作業
a – 「孤独」の功罪についての抜粋で、筆者が好きではないと述べているのはどういうことか。
b – 「孤独」の功罪についての抜粋に、次の(i)〜(iii)が合っているかどうかを、それぞれ「はい」か「いいえ」で答え、判断の決め手となる本文の語句をそのまま引用せよ。
(i) 家族に先立たれたことなどをきっかけにひきこもり、精神疾患を発症するのは珍しいことだ。
(ii) 筆者は「孤独」そのものを悪いものだと考えている。
(iii) 最低限の人付き合いでも豊かに暮らしている人は多いだろうと述べている。
c – 「孤独」の功罪についての抜粋のうち、「そういったことをきっかけにしてひきこもるようになり、」を含む語句で始まり「不法・違法行為につながってしまうこともある。」で終わる部分を、一字一句そのまま書き写せ。

抜粋
「孤独」のもたらす功罪を考える②

「孤独」に忍び寄るのは、「こころの病気」も、またしかりだ。

 

家族に先立たれた、疎遠になった、恋人と別れた……

そういったことをきっかけにしてひきこもるようになり、

やがて精神疾患を発症してしまうことは、決して珍しいケースではない。

 

それに、「孤独」により精神のバランスを崩せば、

誰かに依存しすぎてDVやストーカー行為に発展してしまったり、

あるいは薬物などに依存してしまったり……というような、

不法・違法行為につながってしまうこともある。

 

俺はどちらかと言えば、みんなでワイワイ、というのは好きじゃないし、

「孤独」そのものは、悪いものじゃないと思っている。

 

ふだんバリバリ仕事をしているひとほど、プライベートはこじんまりとしているし、

そんな最低限の人付き合いでも、豊かに暮らしているひともごまんといるだろう。

提示された行
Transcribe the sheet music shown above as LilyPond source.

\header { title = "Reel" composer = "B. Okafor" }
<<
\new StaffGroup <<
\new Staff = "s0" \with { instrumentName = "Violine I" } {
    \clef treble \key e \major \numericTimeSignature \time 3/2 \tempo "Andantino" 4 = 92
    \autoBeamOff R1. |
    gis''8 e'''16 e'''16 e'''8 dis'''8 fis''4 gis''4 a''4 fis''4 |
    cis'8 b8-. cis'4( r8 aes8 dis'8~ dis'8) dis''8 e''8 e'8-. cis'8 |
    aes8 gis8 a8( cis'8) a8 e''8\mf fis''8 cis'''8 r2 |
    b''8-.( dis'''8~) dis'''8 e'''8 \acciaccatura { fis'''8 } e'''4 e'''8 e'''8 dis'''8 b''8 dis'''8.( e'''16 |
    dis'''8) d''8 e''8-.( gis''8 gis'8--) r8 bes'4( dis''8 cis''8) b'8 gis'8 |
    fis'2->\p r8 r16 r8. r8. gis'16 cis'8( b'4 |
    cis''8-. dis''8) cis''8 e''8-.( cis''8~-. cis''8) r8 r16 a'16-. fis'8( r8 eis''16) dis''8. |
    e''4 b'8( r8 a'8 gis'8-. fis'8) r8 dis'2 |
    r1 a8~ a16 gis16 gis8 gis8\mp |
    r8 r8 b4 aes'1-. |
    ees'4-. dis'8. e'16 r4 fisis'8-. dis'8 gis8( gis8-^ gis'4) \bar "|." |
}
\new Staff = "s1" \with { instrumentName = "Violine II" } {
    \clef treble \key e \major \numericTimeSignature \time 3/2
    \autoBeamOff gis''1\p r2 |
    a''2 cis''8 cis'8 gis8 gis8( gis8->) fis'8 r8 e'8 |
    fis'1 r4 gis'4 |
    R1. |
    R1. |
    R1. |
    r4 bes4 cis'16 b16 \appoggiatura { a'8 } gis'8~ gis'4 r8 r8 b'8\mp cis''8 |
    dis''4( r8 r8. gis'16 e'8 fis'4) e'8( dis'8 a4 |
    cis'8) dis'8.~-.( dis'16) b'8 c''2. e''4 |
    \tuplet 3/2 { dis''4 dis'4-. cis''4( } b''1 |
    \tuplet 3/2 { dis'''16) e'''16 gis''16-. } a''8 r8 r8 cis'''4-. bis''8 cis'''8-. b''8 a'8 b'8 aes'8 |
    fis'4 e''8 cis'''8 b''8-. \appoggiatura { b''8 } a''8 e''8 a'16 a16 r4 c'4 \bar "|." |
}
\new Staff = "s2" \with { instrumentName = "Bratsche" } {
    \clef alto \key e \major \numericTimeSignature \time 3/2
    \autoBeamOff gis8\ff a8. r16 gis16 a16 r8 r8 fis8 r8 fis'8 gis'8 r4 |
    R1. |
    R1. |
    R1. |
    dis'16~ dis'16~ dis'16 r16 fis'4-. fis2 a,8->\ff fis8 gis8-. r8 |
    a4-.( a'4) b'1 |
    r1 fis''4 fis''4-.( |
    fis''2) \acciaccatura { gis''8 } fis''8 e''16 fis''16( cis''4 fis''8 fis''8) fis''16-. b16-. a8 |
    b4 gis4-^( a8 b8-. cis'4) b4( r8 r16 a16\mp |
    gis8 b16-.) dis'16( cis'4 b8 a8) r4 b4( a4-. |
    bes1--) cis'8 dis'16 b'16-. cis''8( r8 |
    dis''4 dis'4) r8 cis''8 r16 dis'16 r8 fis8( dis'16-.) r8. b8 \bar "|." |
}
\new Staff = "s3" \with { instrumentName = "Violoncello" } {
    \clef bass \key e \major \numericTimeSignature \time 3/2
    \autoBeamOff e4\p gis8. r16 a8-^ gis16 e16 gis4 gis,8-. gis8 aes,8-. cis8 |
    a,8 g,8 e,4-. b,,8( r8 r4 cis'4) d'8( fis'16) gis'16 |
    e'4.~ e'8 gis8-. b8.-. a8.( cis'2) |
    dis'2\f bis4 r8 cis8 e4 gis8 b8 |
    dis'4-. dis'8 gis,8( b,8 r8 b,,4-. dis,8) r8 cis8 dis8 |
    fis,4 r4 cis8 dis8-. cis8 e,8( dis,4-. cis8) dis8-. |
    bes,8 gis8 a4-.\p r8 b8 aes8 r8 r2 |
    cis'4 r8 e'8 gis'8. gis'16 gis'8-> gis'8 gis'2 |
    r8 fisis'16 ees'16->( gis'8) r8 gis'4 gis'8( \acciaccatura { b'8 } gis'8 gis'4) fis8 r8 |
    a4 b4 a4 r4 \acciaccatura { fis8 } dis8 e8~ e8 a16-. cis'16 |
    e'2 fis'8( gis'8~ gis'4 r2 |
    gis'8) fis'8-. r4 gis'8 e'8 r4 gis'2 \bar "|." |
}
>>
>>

作業の結果
a – みんなでワイワイすること。

b –
(i) いいえ。「決して珍しいケースではない」
(ii) いいえ。「「孤独」そのものは、悪いものじゃないと思っている」
(iii) はい。「そんな最低限の人付き合いでも、豊かに暮らしているひともごまんといるだろう」

c –
そういったことをきっかけにしてひきこもるようになり、

やがて精神疾患を発症してしまうことは、決して珍しいケースではない。

 

それに、「孤独」により精神のバランスを崩せば、

誰かに依存しすぎてDVやストーカー行為に発展してしまったり、

あるいは薬物などに依存してしまったり……というような、

不法・違法行為につながってしまうこともある。